The processes associated with disruptive innovations of research development would be best suited to discover, create and develop ideas to earn profits, increase efficiency, and/or reduce costs in commercial agriculture research in a locked-down situation (Morris 2012). However, such process innovations would not exist without directions from a well-structured PMS. Therefore, it was imperative to investigate current performance management strategies to analyze their strengths and weaknesses in managing research development in the commercial agriculture sector.

The survey on the perspectives of topmost leaders in performance management of research development toward commercial agriculture revealed five themes namely Research Commercialization, Research Collaboration, Research for Society, Institutional Management, and Technology Integrated Systems. In addition, ‘Research Commercialization,’ ‘Research Collaboration,’ and ‘Research for Society’ were among the most prominent KPIs in research development of the commercial agriculture sector as revealed in a previous study conducted by the authors. Therefore, all of these studies agreed on the three key performance drives to be used competitively in research development and measured in an effective decision-making process. However, in practice, these performance drives were not properly managed within the research development process, especially in developing countries like Sri Lanka due to a lack of real-time data-driven decision-making through proper PMS.

Furthermore, the results of the survey revealed that leaders did not explain the performance of research in the relevant context and within the boundaries of a proper PMS assisted by digital interventions. This results that research institutes are stalling from reaping true benefits out of key performance drives when trying to use their research capacities in the research development process.

It was informed through insights of leaders' perspectives that technology-integrated PMS would provide an ideal solution to enhance all stakeholders’ participation in research development toward innovative commercial agriculture.
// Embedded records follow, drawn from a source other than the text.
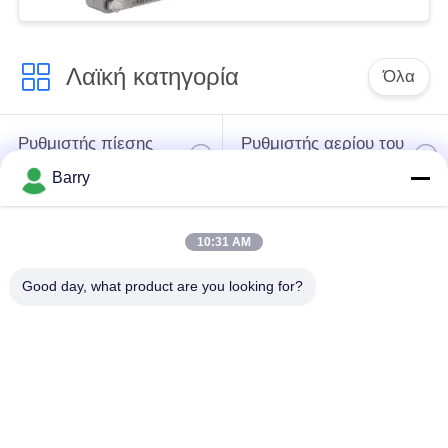
Λαϊκή κατηγορία
Όλα
Ρυθμιστής πίεσης
Ρυθμιστής αερίου του
αερίου
Φίσερ
Barry
Διαφορική συσκευή
10:31 AM
αποστολής σημάτων
Παγίδα ατμού DSC
πίεσης
Good day, what product are you looking for?
Βαλβίδα σφαιρών
βαλβίδα πυλών
ανοξείδωτου
νερού
βαλβίδα σφαιρών
βαλβίδα πεταλούδων
ανοξείδωτου
νερού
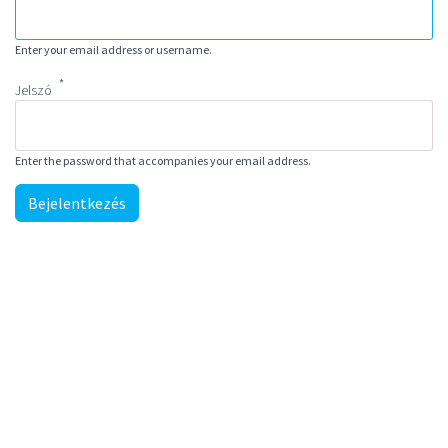
Enter your email address or username.
Jelszó
Enter the password that accompanies your email address.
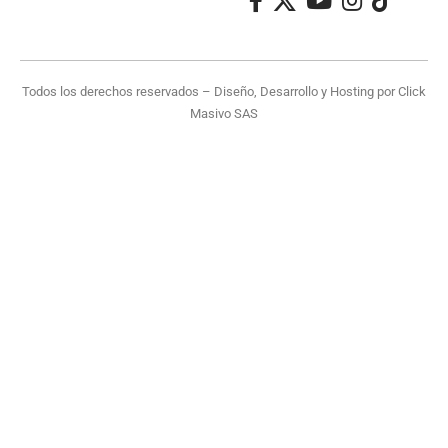
Todos los derechos reservados – Diseño, Desarrollo y Hosting por
Click
Masivo SAS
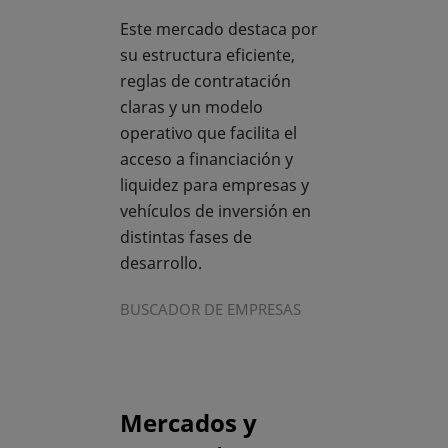
Este mercado destaca por
su estructura eficiente,
reglas de contratación
claras y un modelo
operativo que facilita el
acceso a financiación y
liquidez para empresas y
vehículos de inversión en
distintas fases de
desarrollo.
BUSCADOR DE EMPRESAS
Mercados y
However, there were no clues that they were equipped with the necessary strategies and policies for exploiting digital interventions in an intelligent PMS that supports evidence-based decision-making based on KPIs in a timely and unbiased manner.

In this context, we argue that leaders of research institutes in search of reaping the benefits of digital empowerment in the context of commercial agriculture development must carefully scrutinize the landscape of emerging technologies and strategically leverage the strength of innovation that already exists in the organization to transform how their research involves long-term sustainable economic and social impacts. AI and big data is one such technology that could be used to impose a disruptive effect on PMS, although there is still a research gap in the field of study of AI technology adoption in performance management of research institutes toward innovative commercial agriculture development. Given this, the framework proposed here would act as a bridge to facilitate a smooth transition from the present working environment to a more advanced integrated virtual environment through digitally enabled performance management. The advantage of adopting this framework is that it could be used in a systematic step-by-step approach to transforming into a fully functional smart virtual organization design for research institutes. In addition, the relevant policy measures were proposed and discussed with some strategies that facilitate a conducive environment for establishing AI enable SMART PMS that would be willingly embraced by the research community.

Although the proposed framework developed in this paper should be further validated with real data of intelligently driven KPI indices in research institutes, it, in turn, could be used as a versatile tool to understand the required policy measures, technology adoptions, and performance drivers of a research institute toward the development of intelligently driven performance management system for innovative agriculture research.